OAKLAND — The special election Tuesday to find Oakland a new mayor will also fill a vacancy in one of the city’s most diverse council districts, a race that has flown relatively under the radar despite heavy spending to back its leading candidates.
Voter turnout in the April 15 election has so far been low in a city distracted by a Trump administration that is antagonistic toward Oakland’s politics, as well as by fallout from the felony corruption case involving ex-Mayor Sheng Thao.
But the top two candidates who may fill the District 2 Oakland City Council seat — which spans Chinatown, Jack London Square and areas near Lake Merritt, including the Eastlake and San Antonio neighborhoods — appear locked in a dead heat.
Kara Murray-Badal, a third-generation Oaklander and Harvard-educated housing policy analyst who pledges more affordable housing, has spent $64,000 raised from campaign donations.
Charlene Wang, a fellow policy analyst who mostly worked in Washington, D.C. over the past decade, has so far outspent Murray-Badal, with over $74,000 in campaign expenditures.
But it is Murray-Badal in control of the more meaningful battleground of Oakland elections — political committees independent of campaigns with no limits on how much they can spend.
Through such committees, labor unions supporting Murray-Badal, whose public-safety pitch hews noticeably to the left of her competitors, have disbursed over $302,000 on the race, not far off what they have spent to support mayoral candidate Barbara Lee.
Public-employee labor unions such as SEIU 1021 and IFPTE Local 21 often spend big on the city’s elections, but the money has gained particular attention this time around as Oakland’s leaders weigh the prospect of layoffs to address a perilous budget crisis.

Wang has $106,000 in independent support, the majority of it from Empower Oakland, a nonprofit co-founded by mayoral candidate Loren Taylor that has emerged as a formidable funding arm in the city’s politics.
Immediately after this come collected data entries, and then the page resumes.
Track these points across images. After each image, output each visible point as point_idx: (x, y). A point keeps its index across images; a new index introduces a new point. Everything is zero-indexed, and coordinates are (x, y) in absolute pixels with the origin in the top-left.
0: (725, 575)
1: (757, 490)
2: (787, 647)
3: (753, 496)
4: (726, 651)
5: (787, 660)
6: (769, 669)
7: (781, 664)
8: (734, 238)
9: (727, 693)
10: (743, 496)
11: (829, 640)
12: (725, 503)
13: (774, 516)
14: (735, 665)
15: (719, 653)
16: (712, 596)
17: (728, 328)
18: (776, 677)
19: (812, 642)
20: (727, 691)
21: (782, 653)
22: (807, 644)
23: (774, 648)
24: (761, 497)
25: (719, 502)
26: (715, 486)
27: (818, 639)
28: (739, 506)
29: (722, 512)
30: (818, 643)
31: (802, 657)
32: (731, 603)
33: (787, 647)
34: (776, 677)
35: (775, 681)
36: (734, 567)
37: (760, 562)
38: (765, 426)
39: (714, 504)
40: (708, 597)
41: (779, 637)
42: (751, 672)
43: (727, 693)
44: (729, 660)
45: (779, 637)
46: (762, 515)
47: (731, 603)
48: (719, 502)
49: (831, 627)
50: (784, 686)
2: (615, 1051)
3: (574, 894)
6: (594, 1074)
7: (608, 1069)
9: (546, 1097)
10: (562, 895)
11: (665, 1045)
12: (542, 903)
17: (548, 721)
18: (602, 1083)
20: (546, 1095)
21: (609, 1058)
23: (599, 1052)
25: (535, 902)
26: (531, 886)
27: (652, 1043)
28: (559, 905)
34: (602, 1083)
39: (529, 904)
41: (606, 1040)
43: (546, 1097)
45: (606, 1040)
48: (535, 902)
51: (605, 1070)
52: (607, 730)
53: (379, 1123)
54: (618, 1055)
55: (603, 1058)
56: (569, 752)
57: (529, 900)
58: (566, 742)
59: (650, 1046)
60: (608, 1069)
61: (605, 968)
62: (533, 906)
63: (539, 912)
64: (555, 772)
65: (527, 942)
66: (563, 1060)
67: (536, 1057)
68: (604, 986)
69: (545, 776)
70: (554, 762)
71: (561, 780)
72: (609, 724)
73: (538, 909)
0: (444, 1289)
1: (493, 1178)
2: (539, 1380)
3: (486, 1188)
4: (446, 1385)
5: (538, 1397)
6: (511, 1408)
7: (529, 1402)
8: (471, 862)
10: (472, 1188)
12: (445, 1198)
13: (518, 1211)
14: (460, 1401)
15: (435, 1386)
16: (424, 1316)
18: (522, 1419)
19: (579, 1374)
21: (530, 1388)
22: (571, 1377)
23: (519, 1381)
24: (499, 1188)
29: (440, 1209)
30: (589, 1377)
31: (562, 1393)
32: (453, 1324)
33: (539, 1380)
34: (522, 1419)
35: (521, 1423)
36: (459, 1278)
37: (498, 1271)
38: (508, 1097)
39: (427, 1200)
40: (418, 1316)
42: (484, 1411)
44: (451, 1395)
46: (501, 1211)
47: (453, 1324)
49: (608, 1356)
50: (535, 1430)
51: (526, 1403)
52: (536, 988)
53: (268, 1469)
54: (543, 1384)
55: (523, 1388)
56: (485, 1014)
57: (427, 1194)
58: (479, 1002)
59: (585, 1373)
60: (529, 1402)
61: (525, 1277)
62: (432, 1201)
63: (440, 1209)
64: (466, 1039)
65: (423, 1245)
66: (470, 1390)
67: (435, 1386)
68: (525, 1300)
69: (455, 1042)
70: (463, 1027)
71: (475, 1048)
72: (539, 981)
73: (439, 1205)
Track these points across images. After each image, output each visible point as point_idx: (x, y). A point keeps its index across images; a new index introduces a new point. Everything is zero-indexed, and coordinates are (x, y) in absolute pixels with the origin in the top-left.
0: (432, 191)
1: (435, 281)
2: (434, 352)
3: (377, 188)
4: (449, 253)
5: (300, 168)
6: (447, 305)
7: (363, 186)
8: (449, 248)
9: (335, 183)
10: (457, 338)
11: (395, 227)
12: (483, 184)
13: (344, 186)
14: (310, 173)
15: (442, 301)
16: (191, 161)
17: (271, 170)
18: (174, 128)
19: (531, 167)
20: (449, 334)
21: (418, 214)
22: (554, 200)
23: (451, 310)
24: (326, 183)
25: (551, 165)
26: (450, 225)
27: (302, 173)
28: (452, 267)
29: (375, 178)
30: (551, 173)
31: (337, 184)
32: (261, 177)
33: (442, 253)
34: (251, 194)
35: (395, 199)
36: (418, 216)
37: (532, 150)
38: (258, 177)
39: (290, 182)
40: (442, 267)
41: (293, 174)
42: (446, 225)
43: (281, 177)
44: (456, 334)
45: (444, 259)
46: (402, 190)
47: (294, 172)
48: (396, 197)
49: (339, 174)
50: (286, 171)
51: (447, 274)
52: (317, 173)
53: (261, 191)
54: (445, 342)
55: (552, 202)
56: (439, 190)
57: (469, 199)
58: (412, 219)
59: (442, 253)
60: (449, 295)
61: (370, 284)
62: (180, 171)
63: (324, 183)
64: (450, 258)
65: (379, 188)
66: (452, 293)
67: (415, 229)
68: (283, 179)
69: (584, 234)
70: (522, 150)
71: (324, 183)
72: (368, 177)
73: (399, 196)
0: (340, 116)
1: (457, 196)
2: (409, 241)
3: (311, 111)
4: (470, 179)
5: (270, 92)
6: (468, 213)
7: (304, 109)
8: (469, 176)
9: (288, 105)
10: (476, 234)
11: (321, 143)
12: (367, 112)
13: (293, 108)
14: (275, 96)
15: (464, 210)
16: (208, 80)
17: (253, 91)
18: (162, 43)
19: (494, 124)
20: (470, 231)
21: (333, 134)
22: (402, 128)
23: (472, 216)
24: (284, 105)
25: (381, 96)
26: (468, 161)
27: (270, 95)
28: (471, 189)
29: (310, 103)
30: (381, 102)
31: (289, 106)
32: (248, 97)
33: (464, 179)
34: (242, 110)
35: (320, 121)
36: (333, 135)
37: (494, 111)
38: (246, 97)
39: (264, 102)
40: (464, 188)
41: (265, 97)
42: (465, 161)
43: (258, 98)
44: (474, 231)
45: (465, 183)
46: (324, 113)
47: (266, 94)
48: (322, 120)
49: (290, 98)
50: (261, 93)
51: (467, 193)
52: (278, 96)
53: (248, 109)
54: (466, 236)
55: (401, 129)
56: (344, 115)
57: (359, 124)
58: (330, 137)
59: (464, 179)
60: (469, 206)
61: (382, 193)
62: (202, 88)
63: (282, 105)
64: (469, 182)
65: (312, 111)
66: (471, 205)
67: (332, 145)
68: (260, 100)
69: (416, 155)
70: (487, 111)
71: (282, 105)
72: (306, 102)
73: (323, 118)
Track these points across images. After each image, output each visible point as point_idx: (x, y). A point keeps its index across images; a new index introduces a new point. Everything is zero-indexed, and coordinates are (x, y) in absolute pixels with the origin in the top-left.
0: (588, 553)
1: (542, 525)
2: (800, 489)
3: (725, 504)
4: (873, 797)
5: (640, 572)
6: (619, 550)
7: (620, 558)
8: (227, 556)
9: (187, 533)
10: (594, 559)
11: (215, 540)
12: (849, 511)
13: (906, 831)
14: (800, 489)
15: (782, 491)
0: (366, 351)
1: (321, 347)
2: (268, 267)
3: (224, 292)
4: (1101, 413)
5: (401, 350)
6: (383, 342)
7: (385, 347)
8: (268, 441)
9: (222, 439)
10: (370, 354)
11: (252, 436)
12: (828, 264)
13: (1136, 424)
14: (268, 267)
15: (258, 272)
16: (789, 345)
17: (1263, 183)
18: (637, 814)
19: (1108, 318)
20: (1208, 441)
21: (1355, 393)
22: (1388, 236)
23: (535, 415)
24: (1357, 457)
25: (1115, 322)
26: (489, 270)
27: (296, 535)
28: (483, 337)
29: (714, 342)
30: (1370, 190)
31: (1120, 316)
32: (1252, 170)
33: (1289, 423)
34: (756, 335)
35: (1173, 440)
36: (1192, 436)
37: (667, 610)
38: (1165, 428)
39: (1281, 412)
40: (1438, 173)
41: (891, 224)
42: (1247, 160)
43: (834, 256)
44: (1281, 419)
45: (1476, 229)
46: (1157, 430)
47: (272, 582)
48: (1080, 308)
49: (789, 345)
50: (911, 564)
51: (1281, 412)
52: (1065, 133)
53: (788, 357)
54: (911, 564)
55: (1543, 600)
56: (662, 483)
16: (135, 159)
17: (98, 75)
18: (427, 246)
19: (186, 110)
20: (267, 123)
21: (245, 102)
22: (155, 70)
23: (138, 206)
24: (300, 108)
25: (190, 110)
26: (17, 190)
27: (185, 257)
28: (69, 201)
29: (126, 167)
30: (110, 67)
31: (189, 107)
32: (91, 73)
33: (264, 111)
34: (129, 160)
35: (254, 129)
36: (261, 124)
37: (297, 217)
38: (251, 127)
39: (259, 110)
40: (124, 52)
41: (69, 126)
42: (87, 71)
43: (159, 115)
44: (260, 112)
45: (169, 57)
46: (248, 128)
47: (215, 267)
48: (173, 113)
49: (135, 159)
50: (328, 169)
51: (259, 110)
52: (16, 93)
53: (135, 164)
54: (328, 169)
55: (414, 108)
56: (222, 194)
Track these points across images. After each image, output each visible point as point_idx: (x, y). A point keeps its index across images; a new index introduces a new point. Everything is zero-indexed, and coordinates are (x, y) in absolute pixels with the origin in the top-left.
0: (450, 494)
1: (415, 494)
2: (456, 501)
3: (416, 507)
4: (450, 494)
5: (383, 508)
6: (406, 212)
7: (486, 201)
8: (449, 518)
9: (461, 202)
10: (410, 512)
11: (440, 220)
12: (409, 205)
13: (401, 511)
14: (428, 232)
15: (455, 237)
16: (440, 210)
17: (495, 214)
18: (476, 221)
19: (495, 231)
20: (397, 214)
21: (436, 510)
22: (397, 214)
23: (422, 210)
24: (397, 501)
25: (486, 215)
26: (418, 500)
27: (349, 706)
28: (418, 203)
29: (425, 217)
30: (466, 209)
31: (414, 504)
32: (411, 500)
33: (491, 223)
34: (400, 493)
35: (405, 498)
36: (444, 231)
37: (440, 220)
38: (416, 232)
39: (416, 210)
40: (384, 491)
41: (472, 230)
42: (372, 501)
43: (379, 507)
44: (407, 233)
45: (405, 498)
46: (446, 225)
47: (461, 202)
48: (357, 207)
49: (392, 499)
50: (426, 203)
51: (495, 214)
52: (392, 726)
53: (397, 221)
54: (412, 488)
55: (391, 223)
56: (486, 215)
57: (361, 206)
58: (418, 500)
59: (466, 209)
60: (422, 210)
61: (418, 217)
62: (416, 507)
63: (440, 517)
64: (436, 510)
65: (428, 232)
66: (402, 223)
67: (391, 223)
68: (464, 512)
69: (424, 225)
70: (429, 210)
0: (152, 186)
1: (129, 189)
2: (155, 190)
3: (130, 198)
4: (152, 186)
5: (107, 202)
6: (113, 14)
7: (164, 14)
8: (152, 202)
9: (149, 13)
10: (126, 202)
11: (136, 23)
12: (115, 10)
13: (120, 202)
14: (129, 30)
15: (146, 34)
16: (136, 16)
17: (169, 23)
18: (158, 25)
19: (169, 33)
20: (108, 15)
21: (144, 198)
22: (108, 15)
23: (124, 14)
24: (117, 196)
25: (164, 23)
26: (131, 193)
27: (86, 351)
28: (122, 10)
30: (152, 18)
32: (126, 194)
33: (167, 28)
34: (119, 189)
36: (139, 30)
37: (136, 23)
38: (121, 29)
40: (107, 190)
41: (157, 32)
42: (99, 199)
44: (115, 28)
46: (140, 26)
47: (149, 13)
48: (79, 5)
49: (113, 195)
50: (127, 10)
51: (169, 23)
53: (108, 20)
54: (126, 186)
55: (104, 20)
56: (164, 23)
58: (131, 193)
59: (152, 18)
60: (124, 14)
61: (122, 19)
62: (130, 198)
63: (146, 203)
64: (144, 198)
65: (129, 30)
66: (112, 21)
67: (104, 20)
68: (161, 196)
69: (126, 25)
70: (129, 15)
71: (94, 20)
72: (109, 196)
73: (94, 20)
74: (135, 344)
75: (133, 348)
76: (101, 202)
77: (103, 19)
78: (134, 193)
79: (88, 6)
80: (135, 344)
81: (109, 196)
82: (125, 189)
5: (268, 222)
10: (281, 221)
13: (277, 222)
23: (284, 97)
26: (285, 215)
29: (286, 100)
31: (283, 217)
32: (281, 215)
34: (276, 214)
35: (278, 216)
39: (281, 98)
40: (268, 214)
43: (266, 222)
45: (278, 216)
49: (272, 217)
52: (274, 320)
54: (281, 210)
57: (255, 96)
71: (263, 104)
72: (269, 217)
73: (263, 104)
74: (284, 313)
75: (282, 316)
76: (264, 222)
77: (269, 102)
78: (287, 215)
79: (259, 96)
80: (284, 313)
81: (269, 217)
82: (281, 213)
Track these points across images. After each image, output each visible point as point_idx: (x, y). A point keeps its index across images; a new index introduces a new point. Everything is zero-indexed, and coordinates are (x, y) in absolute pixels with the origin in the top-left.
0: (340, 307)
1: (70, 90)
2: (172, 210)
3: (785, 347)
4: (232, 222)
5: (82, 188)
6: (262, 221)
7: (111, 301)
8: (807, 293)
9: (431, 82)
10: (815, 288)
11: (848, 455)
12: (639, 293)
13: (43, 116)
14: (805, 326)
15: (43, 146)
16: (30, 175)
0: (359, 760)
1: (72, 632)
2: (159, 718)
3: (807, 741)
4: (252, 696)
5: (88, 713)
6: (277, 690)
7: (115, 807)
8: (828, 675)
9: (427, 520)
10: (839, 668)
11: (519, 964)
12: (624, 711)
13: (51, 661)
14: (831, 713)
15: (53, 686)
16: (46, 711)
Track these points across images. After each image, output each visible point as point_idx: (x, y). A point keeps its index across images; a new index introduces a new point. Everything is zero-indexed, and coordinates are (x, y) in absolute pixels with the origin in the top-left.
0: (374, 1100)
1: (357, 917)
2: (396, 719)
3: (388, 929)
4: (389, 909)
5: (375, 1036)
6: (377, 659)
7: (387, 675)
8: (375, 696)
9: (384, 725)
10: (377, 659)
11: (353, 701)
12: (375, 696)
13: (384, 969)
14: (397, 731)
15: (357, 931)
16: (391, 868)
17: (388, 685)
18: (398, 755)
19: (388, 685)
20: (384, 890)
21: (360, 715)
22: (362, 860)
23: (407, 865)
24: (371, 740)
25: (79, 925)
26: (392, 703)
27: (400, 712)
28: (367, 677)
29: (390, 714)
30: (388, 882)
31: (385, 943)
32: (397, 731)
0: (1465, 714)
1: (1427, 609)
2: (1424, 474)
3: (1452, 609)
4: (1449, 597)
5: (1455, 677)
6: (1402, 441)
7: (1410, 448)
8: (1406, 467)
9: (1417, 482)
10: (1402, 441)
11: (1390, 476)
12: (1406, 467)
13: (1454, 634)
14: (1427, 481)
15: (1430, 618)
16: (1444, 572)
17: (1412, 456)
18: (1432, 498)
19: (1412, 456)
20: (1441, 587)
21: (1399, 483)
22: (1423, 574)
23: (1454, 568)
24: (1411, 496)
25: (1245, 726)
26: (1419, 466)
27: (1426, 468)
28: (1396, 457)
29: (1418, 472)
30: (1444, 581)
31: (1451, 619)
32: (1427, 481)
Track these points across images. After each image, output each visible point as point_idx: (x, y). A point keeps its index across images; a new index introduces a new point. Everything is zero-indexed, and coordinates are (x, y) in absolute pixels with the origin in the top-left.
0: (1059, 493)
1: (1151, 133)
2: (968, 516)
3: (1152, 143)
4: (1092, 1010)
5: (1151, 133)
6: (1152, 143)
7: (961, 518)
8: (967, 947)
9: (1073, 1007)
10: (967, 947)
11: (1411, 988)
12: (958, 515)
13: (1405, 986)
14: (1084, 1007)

One of its largest individual donors this election cycle is Chris Larsen, a wealthy tech investor who founded a large cryptocurrency company. He donated $100,000 to Empower.
Murray-Badal and Wang have somewhat similar backgrounds: both are in their mid-30s, well-educated, deeply curious about policy and prone to speaking diplomatically about Oakland’s problems.
Wang, though, has occupied a firmer stance on hiring as many police officers as possible, while Murray-Badal echoes a policy view more common among labor-backed candidates — that police funding must be accompanied by investments in Oakland’s MACRO program, a civilian force that responds to non-emergency and quality-of-life calls.

“I meet well-intentioned progressive folks,” Wang said in a recent interview, “but I just wish that people would get off their in-built belief systems. Every time I go into the most working-class neighborhoods, everyone talks about needing more police. I’m just like, ‘The folks here need a voice.’”
Murray-Badal, for her part, said she doesn’t disagree with prioritizing officer hires, even amid a $140 million budget deficit that the new councilmember would likely need to help solve.
“Nuance is not a good sound bite,” she said in an interview.
Whoever is elected would fill the council spot left behind by Nikki Fortunato Bas, a champion of labor politics who was elected as an Alameda County supervisor last November.
Areas of District 2 have struggled to recover from the pandemic, which dealt economic blows to Chinatown and Jack London Square while worsening crime and human-trafficking in the city’s San Antonio neighborhood.
In recent months, the eight-member council has appeared more cohesive in policy discussions — often reaching consensus in pushing back on the decisions of the city’s more fiscally conservative finance department.
Other candidates in the District 2 race could play a significant role in shaping its outcome through the city’s ranked-choice system, which allows voters to list their preferred candidates and distributes votes between the top vote-getters until someone wins a majority.
Harold Lowe, a financial planner who takes a hardline view on policing, seems to align more closely with Wang than with Murray-Badal. But Lowe has spoken dismissively in interviews about Wang’s understanding of the city, noting that she only began living here in 2023.
Kanitha Matoury lives in Chinatown and runs downtown’s Howden Market, which she said has encountered numerous break-ins.
The two candidates’ tough-on-crime approach has won them sympathy: Lowe has spent $20,000 and seen over $24,000 in independent spending, while Matoury has spending totals of $15,000 and $17,000 in those categories, respectively.
Wang, who graduated from high school in Moraga, has built a strong ground game in Oakland after running last year for the at-large council seat, which may give her a needed boost in a race that marks Murray-Badal’s entry to the city’s political scene.
Both she and Murray-Badal have stressed their affinity for collaboration. But in the weeks leading up to Tuesday’s election, their supporters have distributed materials that contain pointed references to the money pouring in to support each of their campaigns.
“Unions have a lot of money — I’m pragmatic about that,” Murray-Badal said. “But I don’t think what we want on the other end is billionaires, tech bros and crypto.”